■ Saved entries
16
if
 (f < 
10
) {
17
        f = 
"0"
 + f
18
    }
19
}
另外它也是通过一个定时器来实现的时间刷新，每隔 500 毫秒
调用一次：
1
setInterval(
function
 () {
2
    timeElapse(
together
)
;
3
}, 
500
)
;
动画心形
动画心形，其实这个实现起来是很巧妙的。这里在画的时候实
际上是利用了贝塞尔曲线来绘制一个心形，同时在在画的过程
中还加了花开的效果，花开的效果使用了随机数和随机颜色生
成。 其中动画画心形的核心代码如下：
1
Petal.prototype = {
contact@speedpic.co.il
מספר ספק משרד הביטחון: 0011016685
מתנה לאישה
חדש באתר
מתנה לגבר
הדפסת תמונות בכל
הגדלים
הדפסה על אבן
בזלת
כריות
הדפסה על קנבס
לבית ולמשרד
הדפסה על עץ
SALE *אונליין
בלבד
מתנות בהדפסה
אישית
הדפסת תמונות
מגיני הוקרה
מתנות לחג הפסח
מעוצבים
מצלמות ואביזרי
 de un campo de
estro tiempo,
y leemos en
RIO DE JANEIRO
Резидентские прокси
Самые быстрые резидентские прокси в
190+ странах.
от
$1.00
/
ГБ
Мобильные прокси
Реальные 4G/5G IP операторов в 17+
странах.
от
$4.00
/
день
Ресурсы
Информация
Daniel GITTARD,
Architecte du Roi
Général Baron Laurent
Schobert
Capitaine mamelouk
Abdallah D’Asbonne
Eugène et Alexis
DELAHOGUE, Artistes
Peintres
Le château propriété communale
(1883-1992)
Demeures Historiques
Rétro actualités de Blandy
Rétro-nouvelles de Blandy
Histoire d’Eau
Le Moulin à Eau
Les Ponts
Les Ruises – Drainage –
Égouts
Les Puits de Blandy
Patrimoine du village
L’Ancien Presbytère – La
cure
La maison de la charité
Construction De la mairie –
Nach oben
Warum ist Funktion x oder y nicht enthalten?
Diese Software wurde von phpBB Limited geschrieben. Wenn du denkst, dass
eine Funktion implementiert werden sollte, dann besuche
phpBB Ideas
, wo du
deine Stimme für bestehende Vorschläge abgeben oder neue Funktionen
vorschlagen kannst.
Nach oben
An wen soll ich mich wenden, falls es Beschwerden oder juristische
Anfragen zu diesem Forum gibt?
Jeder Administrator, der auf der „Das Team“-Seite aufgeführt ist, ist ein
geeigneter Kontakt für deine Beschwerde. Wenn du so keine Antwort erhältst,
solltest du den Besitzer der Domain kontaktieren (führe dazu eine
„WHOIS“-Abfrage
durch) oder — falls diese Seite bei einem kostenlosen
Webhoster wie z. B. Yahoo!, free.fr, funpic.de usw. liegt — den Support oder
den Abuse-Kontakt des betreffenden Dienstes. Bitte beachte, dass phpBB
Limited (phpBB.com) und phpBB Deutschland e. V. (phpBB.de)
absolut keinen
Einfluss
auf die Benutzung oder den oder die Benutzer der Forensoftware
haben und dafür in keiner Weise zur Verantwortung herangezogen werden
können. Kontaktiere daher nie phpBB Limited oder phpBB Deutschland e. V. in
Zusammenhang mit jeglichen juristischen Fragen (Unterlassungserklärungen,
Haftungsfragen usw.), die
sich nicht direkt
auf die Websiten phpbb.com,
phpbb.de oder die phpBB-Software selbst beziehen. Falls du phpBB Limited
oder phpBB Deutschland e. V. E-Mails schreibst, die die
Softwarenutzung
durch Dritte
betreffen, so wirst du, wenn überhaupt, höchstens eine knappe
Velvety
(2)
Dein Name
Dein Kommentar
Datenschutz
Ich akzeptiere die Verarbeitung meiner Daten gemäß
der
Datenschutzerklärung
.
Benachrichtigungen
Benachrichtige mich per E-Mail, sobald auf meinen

■ PROBLEM TO WORK ON
Of the lines above, retype only those from the line containing "Rétro-nouvelles de Blandy" through the line containing "Benachrichtigungen", including both, exactly.

■ EXERCISE OUTPUT
Rétro-nouvelles de Blandy
Histoire d’Eau
Le Moulin à Eau
Les Ponts
Les Ruises – Drainage –
Égouts
Les Puits de Blandy
Patrimoine du village
L’Ancien Presbytère – La
cure
La maison de la charité
Construction De la mairie –
Nach oben
Warum ist Funktion x oder y nicht enthalten?
Diese Software wurde von phpBB Limited geschrieben. Wenn du denkst, dass
eine Funktion implementiert werden sollte, dann besuche
phpBB Ideas
, wo du
deine Stimme für bestehende Vorschläge abgeben oder neue Funktionen
vorschlagen kannst.
Nach oben
An wen soll ich mich wenden, falls es Beschwerden oder juristische
Anfragen zu diesem Forum gibt?
Jeder Administrator, der auf der „Das Team“-Seite aufgeführt ist, ist ein
geeigneter Kontakt für deine Beschwerde. Wenn du so keine Antwort erhältst,
solltest du den Besitzer der Domain kontaktieren (führe dazu eine
„WHOIS“-Abfrage
durch) oder — falls diese Seite bei einem kostenlosen
Webhoster wie z. B. Yahoo!, free.fr, funpic.de usw. liegt — den Support oder
den Abuse-Kontakt des betreffenden Dienstes. Bitte beachte, dass phpBB
Limited (phpBB.com) und phpBB Deutschland e. V. (phpBB.de)
absolut keinen
Einfluss
auf die Benutzung oder den oder die Benutzer der Forensoftware
haben und dafür in keiner Weise zur Verantwortung herangezogen werden
können. Kontaktiere daher nie phpBB Limited oder phpBB Deutschland e. V. in
Zusammenhang mit jeglichen juristischen Fragen (Unterlassungserklärungen,
Haftungsfragen usw.), die
sich nicht direkt
auf die Websiten phpbb.com,
phpbb.de oder die phpBB-Software selbst beziehen. Falls du phpBB Limited
oder phpBB Deutschland e. V. E-Mails schreibst, die die
Softwarenutzung
durch Dritte
betreffen, so wirst du, wenn überhaupt, höchstens eine knappe
Velvety
(2)
Dein Name
Dein Kommentar
Datenschutz
Ich akzeptiere die Verarbeitung meiner Daten gemäß
der
Datenschutzerklärung
.
Benachrichtigungen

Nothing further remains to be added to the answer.